# Does an unserved warrant hurt?



## jks9199 (Oct 4, 2009)

I just read an interesting article regarding arrest warrants.  In brief, guy who's a Special Conservator Of the Peace in Virginia (basically, like a security guard with full LE authority) who does business in DC learns that DC has obtained a warrant charging him with possession of unregistered & unauthorized firearms.  DC withdraws the warrant before it's served, and indicates that they won't prosecute him.  But... he's been unwilling to face possible arrest by going into DC, thus he's losing work.  He sues the District, alleging that they've done him harm...  The district court judge dismisses the case, saying the guy lacked standing since he was never arrested.  The circuit court also dismisses the case, and the guy is now appealing saying that the dismissals were wrong.

Lots of food for thought here... Was there a 4th Amendment violation?  He wasn't arrested, but apparently there wasn't PC to issue the warrant in the first place, either.  What does this case end up saying about times when cops arrest someone, and the prosecutor chooses not to prosecute?


----------



## Bob Hubbard (Oct 4, 2009)

If the warrant is withdrawn, that means it's null and void, right?


----------



## jks9199 (Oct 4, 2009)

Bob Hubbard said:


> If the warrant is withdrawn, that means it's null and void, right?


Yeah; if the warrant is withdrawn before service, it's gone.  But from the article, I'm not 100% sure whether it was truly withdrawn or simply determined that it wouldn't be prosecuted...  And even so -- Ord (the guy named) wasn't willing to go into the District to work due to the chance of being arrested.  There was also a legitimate possibility of arrest outside of DC if the warrant was entered with extradition.  And being charged could negatively effect his status as a Special Conservator, too.


----------



## Archangel M (Oct 5, 2009)

Hmmm.

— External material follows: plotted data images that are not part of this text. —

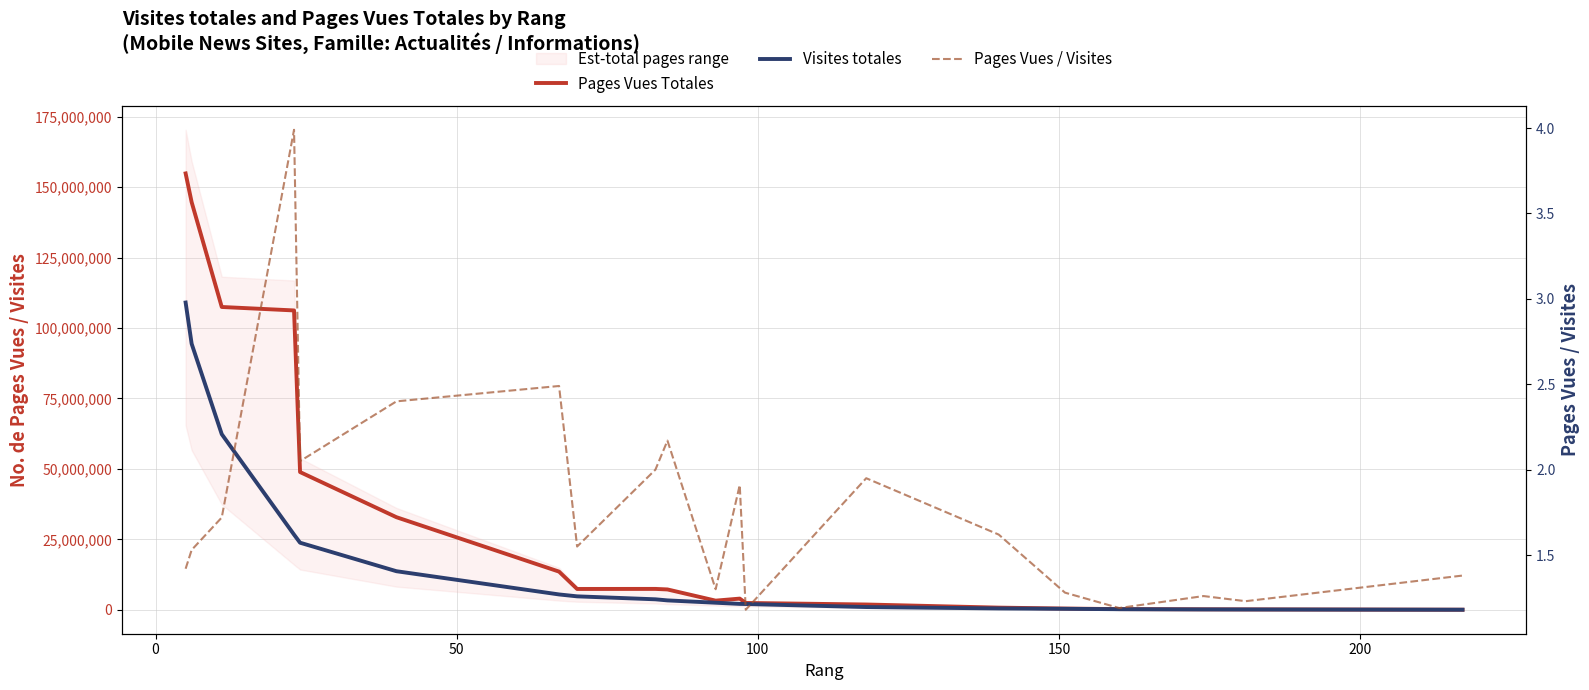

Is this an area chart (filled region under the line)?

No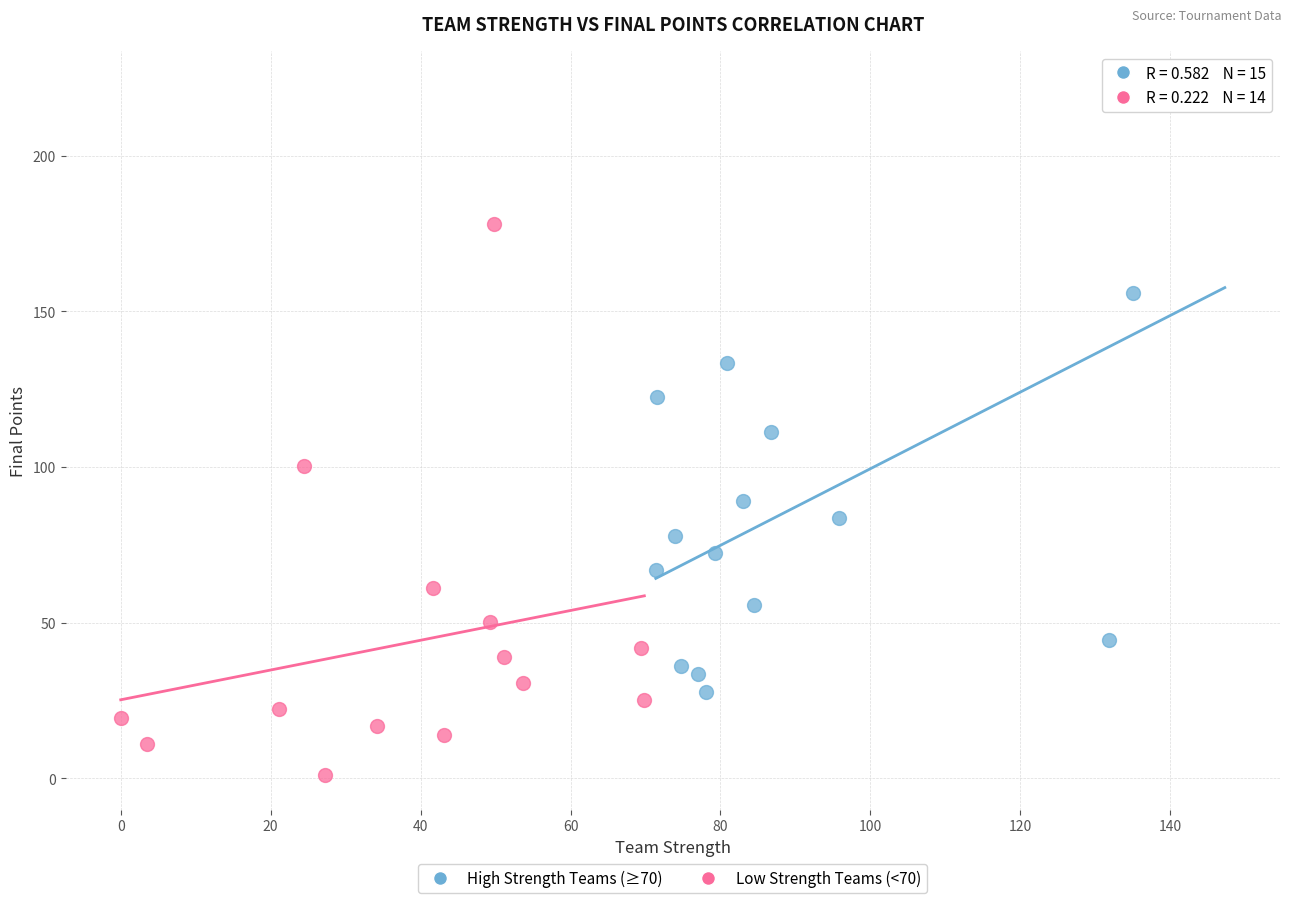

Which series reaches the minimum Y coordinate?

Low Strength Teams (<70)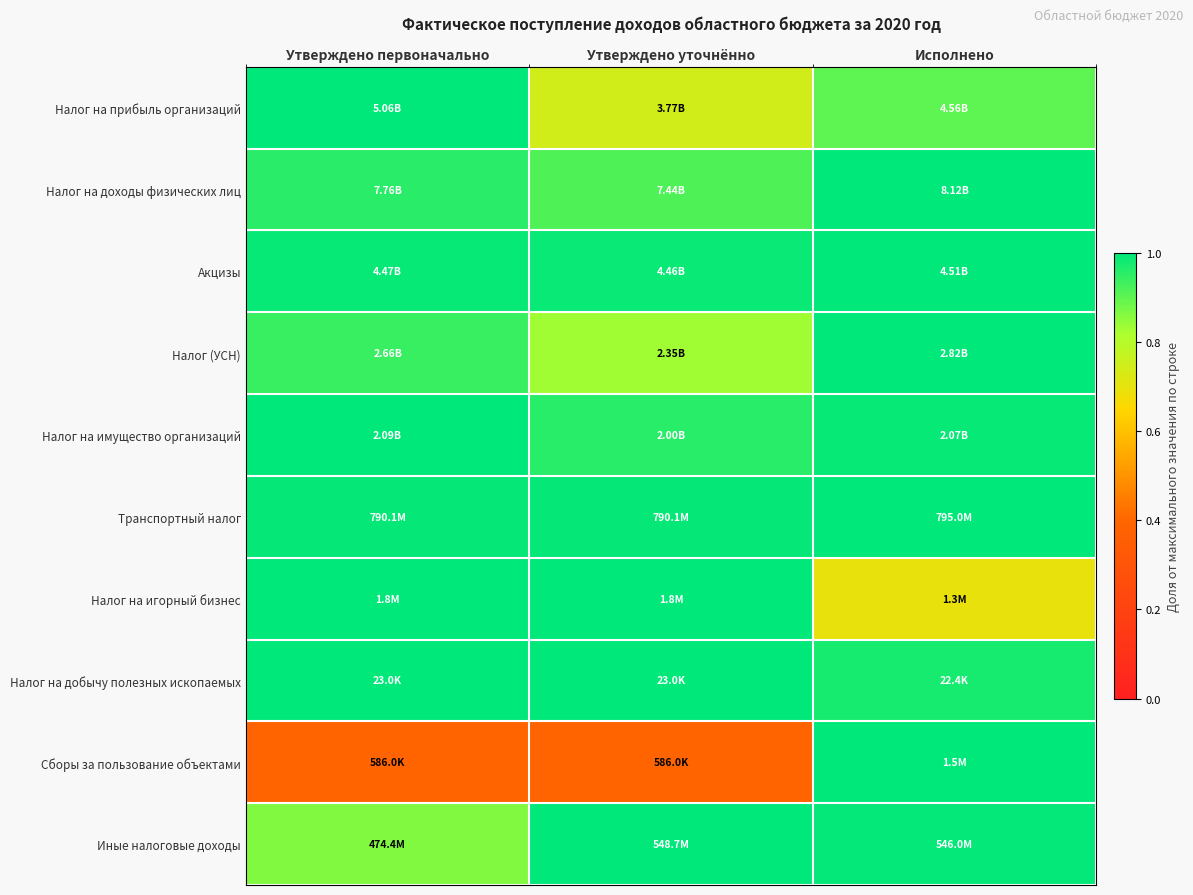

Reading right to left, what are all the values shown in this chart?

Налог на прибыль организаций: Исполнено=0.9	Утверждено уточнённо=0.7	Утверждено первоначально=1.0
Налог на доходы физических лиц: Исполнено=1.0	Утверждено уточнённо=0.9	Утверждено первоначально=1.0
Акцизы: Исполнено=1.0	Утверждено уточнённо=1.0	Утверждено первоначально=1.0
Налог (УСН): Исполнено=1.0	Утверждено уточнённо=0.8	Утверждено первоначально=0.9
Налог на имущество организаций: Исполнено=1.0	Утверждено уточнённо=1.0	Утверждено первоначально=1.0
Транспортный налог: Исполнено=1.0	Утверждено уточнённо=1.0	Утверждено первоначально=1.0
Налог на игорный бизнес: Исполнено=0.7	Утверждено уточнённо=1.0	Утверждено первоначально=1.0
Налог на добычу полезных ископаемых: Исполнено=1.0	Утверждено уточнённо=1.0	Утверждено первоначально=1.0
Сборы за пользование объектами: Исполнено=1.0	Утверждено уточнённо=0.4	Утверждено первоначально=0.4
Иные налоговые доходы: Исполнено=1.0	Утверждено уточнённо=1.0	Утверждено первоначально=0.9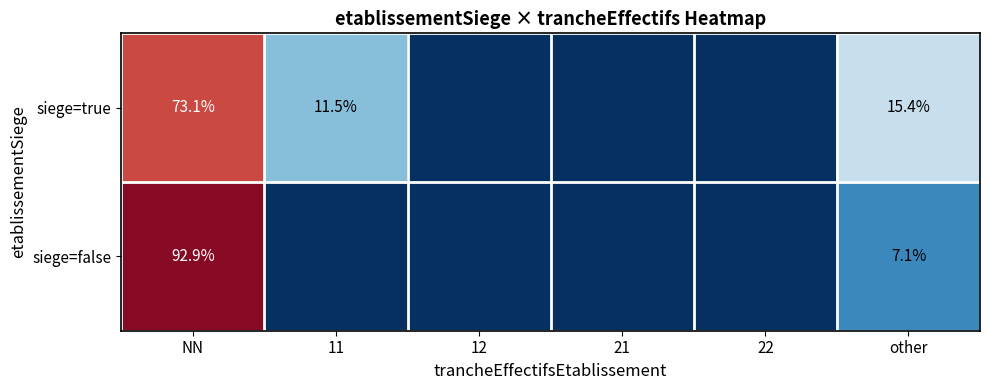

The value of siege=false at NN is 92.9. True or false?

True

What was the harm? What is the expected remedy?

Probably will boil down to a "monetary goal".


----------



## jks9199 (Oct 5, 2009)

Archangel M said:


> Hmmm. What was the harm? What is the expected remedy?
> 
> Probably will boil down to a "monetary goal".


Actually, I kind of suspect it's a "battle on principle" especially related to the guns...  Lots of that going on in DC right now...


----------



## Brian R. VanCise (Oct 5, 2009)

It is a very interesting case that is for sure.


----------



## Bill Mattocks (Oct 5, 2009)

Fascinating!  Thanks for posting this.


----------



## sgtmac_46 (Oct 10, 2009)

jks9199 said:


> I just read an interesting article regarding arrest warrants.  In brief, guy who's a Special Conservator Of the Peace in Virginia (basically, like a security guard with full LE authority) who does business in DC learns that DC has obtained a warrant charging him with possession of unregistered & unauthorized firearms.  DC withdraws the warrant before it's served, and indicates that they won't prosecute him.  But... he's been unwilling to face possible arrest by going into DC, thus he's losing work.  He sues the District, alleging that they've done him harm...  The district court judge dismisses the case, saying the guy lacked standing since he was never arrested.  The circuit court also dismisses the case, and the guy is now appealing saying that the dismissals were wrong.
> 
> Lots of food for thought here... Was there a 4th Amendment violation?  He wasn't arrested, but apparently there wasn't PC to issue the warrant in the first place, either.  What does this case end up saying about times when cops arrest someone, and the prosecutor chooses not to prosecute?



I think the court is right in that the warrant was withdrawn before any tangible harm was done.


----------